Hindari ujaran yang dapat memancing kebencian, perpecahan, atau keresahan masyarakat.


4. Tidak Membocorkan Informasi Rahasia:

Informasi rahasia terkait kasus, saksi, atau pihak lain yang terlibat dalam laporan tidak boleh dipublikasikan tanpa izin.


Dasar Hukum yang Perlu Diketahui dan Dipahami

1. Hak Berpendapat dan Kebebasan Berkomunikasi

*Dijamin oleh Pasal 28E Ayat (3) UUD 1945 yang menyatakan bahwa setiap orang berhak atas kebebasan berpendapat, termasuk menyampaikan kritik terhadap pelayanan publik.

*Juga diatur dalam UU No. 14 Tahun 2008 tentang Keterbukaan Informasi Publik, yang memberikan hak kepada masyarakat untuk memperoleh informasi.


2. Batasan dalam Penggunaan Media Sosial

*UU No. 11 Tahun 2008 tentang Informasi dan Transaksi Elektronik (UU ITE):

Pasal 27 Ayat (3): Melarang penyebaran informasi elektronik yang memuat penghinaan atau pencemaran nama baik.

Pasal 28 Ayat (2): Melarang penyebaran informasi yang dapat menimbulkan kebencian atau permusuhan berdasarkan SARA.

Jika dalam menyuarakan masalah melalui media terdapat unsur penghinaan, pencemaran nama baik, atau provokasi, maka dapat berpotensi dikenai sanksi hukum.


*KUHP Pasal 310-311: Mengatur penghinaan atau pencemaran nama baik secara lisan maupun tulisan. 

Penyampaian melalui media harus berbasis fakta, tidak boleh menyerang kehormatan atau nama baik seseorang secara tidak berdasar.


*Pasal 14 dan 15 UU No. 1 Tahun 1946 tentang Peraturan Hukum Pidana: Melarang penyebaran berita bohong / penyebaran hoaks yang dapat menimbulkan keresahan di masyarakat. (telah dihapus MK)
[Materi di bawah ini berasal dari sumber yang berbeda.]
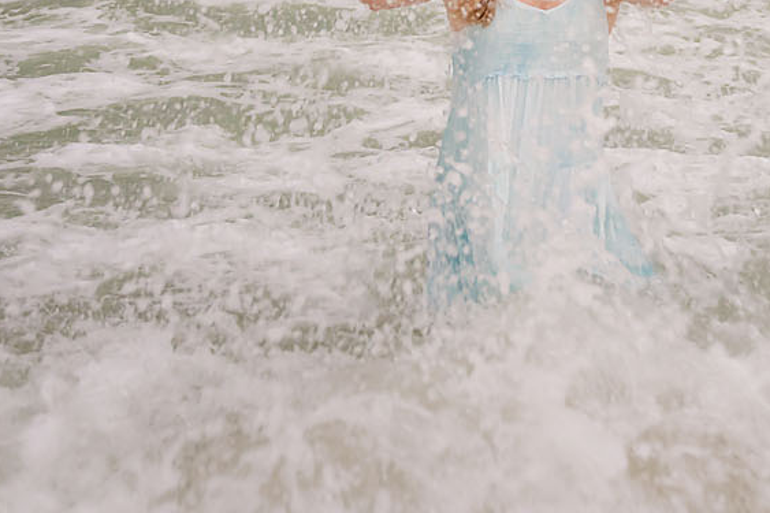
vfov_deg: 16.3
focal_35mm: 80
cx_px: 496
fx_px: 1711
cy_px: -127
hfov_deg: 25.3
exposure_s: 1/320
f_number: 2.8
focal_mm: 30
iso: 1250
3. UU No. 14 Tahun 2008 tentang Keterbukaan Informasi Publik (KIP)

Memberikan hak kepada masyarakat untuk memperoleh informasi secara transparan, tetapi informasi yang disampaikan ke media harus sesuai dengan fakta dan tidak mengandung hoaks.


4. Etika Media Sosial

Pemerintah mendorong penggunaan media sosial secara bijak melalui berbagai kebijakan dan regulasi yang mendukung keamanan dan kenyamanan digital.


Risiko Jika Tidak Mematuhi Aturan

Jika melanggar batasan yang diatur dalam UU ITE atau KUHP, seseorang bisa dikenai sanksi hukum, seperti:

1. Pencemaran Nama Baik (Pasal 27 Ayat (3) UU ITE):

Ancaman pidana maksimal 4 tahun penjara atau denda hingga Rp750 juta.

2. Penyebaran Hoaks (Pasal 14 dan 15 UU No. 1 Tahun 1946) tentang peraturan hukum pidana : Ancaman pidana hingga 10 tahun penjara. (telah dihapus MK)

3. Penghinaan (Pasal 310 KUHP):

Ancaman pidana hingga 9 bulan penjara.